The new legislation will primarily affect the SBA’s flagship 7(a) and 504 loan programs. The 7(a) loan is typically used to establish a new business or to assist in the acquisition, operation, or expansion of an existing business. In this case a bank provides all of the financing, while the SBA guarantees to pay a portion of the loan should the borrower default. The 504 loans are intended for the purchase of land, including existing buildings, renovations and improvements to the property, the construction of new facilities, and the purchase of long-term machinery and equipment. They typically involve financing split between a bank and a Certified Development Company (CDC).

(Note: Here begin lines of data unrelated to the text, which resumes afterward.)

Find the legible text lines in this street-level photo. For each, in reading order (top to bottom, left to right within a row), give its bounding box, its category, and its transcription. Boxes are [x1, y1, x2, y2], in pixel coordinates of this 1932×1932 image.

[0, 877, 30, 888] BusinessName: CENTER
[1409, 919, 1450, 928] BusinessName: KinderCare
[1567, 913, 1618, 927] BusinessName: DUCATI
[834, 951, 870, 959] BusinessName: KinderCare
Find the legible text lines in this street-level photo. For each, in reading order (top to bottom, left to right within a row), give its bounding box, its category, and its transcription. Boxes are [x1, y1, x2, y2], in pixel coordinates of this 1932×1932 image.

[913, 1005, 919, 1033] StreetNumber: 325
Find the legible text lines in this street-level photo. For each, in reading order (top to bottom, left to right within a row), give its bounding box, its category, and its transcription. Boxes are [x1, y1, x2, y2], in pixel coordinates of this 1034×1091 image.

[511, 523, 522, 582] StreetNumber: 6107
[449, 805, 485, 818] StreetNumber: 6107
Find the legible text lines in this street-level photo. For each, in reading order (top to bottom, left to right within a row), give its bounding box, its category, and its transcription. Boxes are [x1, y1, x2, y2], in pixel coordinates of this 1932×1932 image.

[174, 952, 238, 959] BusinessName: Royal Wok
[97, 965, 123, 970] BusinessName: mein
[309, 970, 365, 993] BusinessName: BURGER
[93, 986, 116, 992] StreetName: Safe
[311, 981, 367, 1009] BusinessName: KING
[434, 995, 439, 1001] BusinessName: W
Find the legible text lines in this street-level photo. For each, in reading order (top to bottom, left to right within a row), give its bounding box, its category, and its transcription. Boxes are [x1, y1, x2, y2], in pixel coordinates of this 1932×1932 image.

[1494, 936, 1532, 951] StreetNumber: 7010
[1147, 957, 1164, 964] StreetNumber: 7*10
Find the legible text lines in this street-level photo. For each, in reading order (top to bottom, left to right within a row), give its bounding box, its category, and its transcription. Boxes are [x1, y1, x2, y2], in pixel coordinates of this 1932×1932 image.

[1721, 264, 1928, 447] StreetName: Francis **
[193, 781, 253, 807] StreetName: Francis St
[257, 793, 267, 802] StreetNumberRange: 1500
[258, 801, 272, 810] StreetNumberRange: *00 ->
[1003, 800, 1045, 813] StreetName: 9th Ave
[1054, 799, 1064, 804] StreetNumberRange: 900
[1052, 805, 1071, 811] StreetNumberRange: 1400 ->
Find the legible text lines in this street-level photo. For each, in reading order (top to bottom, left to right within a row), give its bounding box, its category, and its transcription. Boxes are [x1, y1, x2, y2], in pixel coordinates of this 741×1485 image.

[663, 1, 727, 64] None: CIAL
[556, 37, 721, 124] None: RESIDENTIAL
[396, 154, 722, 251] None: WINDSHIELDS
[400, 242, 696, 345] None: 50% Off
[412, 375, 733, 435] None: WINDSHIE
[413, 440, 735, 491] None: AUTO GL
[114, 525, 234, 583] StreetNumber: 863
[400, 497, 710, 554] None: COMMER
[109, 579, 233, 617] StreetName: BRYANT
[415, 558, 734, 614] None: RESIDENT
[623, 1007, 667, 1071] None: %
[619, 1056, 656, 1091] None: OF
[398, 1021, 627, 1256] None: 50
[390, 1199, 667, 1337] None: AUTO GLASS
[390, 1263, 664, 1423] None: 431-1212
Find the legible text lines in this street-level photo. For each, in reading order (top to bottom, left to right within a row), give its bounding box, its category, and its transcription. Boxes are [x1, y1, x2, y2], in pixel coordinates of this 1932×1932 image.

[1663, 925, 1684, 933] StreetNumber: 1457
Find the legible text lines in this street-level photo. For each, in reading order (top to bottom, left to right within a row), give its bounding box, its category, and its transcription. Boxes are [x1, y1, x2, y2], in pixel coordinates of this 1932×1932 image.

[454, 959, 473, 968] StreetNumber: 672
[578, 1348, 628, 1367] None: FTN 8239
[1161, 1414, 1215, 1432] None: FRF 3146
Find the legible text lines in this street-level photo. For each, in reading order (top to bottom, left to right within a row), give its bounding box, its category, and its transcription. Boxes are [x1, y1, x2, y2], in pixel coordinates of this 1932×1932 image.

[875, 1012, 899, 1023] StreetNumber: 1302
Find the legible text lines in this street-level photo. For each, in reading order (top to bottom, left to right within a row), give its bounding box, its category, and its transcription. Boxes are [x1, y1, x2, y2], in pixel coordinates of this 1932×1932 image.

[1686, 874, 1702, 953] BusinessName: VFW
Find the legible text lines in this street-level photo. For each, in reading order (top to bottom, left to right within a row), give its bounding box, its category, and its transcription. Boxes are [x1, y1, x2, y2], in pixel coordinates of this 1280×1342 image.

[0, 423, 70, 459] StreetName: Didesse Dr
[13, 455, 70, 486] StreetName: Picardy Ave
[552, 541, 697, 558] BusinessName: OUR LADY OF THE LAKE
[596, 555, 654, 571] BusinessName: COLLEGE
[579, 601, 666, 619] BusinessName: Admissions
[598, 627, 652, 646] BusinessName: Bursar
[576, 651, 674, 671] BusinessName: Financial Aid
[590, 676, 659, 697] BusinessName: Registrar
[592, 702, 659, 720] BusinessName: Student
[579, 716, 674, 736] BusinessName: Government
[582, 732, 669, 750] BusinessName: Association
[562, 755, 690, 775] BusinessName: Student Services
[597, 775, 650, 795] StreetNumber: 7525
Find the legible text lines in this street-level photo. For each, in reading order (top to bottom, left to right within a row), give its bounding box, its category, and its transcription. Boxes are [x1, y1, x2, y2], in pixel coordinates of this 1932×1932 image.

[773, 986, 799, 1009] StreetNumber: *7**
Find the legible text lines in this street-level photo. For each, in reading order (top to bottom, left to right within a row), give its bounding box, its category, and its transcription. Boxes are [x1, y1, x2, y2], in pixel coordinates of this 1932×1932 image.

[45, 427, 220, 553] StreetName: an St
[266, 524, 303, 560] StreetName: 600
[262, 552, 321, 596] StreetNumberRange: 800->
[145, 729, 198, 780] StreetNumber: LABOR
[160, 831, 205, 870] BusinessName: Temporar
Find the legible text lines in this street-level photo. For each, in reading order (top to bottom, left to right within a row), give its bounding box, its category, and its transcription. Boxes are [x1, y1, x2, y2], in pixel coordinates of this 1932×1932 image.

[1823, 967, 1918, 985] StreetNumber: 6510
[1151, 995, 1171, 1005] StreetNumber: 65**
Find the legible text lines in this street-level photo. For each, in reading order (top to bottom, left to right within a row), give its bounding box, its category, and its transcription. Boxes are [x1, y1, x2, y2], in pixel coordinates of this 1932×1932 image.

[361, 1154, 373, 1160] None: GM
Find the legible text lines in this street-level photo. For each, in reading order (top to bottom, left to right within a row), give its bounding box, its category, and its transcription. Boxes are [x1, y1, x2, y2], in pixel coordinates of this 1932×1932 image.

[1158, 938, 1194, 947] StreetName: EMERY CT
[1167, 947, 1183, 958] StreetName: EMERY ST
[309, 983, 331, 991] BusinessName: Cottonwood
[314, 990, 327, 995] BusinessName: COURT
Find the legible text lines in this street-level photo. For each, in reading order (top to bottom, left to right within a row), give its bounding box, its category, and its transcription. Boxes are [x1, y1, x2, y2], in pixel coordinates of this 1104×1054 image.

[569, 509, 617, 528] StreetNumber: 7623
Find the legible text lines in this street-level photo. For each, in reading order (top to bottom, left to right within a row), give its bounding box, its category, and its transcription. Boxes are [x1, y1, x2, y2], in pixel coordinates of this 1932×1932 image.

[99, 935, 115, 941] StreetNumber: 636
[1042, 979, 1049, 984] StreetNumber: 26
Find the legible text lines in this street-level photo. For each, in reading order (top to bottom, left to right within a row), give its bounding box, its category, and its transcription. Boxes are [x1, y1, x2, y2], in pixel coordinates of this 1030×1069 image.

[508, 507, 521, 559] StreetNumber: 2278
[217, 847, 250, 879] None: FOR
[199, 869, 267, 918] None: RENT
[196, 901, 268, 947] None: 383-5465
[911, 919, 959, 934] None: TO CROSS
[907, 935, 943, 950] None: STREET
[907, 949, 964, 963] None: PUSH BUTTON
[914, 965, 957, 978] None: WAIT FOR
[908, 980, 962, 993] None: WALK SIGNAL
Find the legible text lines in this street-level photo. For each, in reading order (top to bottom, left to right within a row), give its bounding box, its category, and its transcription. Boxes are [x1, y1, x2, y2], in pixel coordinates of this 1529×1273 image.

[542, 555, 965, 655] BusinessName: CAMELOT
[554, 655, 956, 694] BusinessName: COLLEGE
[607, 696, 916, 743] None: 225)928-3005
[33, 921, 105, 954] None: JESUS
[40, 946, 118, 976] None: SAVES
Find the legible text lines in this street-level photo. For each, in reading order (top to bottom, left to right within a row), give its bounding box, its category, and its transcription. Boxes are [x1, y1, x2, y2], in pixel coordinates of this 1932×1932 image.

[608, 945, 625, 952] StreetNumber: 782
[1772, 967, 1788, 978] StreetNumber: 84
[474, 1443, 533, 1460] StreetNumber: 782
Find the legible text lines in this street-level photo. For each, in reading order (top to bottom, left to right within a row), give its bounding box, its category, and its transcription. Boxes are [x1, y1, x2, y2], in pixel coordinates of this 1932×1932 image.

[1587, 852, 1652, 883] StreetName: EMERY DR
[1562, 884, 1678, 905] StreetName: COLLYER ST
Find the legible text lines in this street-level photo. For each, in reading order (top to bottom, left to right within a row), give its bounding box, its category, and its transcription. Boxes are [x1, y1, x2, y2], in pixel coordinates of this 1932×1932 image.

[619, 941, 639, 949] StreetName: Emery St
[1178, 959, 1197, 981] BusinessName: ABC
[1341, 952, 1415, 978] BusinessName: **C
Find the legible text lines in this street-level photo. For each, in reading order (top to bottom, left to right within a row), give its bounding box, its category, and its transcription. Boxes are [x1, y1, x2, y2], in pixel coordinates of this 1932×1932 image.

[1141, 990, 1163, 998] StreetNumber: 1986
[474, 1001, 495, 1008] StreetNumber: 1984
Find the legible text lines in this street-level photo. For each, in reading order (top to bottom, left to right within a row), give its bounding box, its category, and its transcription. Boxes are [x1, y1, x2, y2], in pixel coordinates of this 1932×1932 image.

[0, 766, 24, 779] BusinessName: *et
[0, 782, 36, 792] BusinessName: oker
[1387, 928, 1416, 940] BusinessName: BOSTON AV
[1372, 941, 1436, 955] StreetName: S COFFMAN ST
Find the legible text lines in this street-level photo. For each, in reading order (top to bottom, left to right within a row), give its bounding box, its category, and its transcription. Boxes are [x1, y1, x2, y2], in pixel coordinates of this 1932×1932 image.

So what exactly got changed? Here is a brief rundown:
Good bye wealth test. Up until now, the SBA required loan applicants to report their personal wealth and assets, so that lenders could avoid financing those who have plenty of financial resources at their disposal. But since many technically wealthy business owners still have difficulty securing financing, it’s being pushed aside. In short, it means a little less paper work for small business applicants.
The removal of collateral limits. Under the 504 program, lending banks could only use the financed equipment or property as collateral on the loan. Now, business owners can tap into other forms of collateral, such as physical assets or future revenues, to secure a 504 loan. This change could help business borrowers secure better terms and lower interest rates.
More leeway with project expenses. With the 504 program, borrowers could only include project expenses that were incurred no more than nine months before they sent their loan application to the SBA. So, for example, if you purchased permits to build or renovate a new property a year before securing a 504 loan, the money could not be used to cover that expense. Now, if an expense is tied to the project for which a company secured the 504 loan, the funds can be used to cover it, regardless of when it was incurred.
In short, the SBA loan approval process will continue to be lengthy and cumbersome, but these changes will at least lighten the load a bit.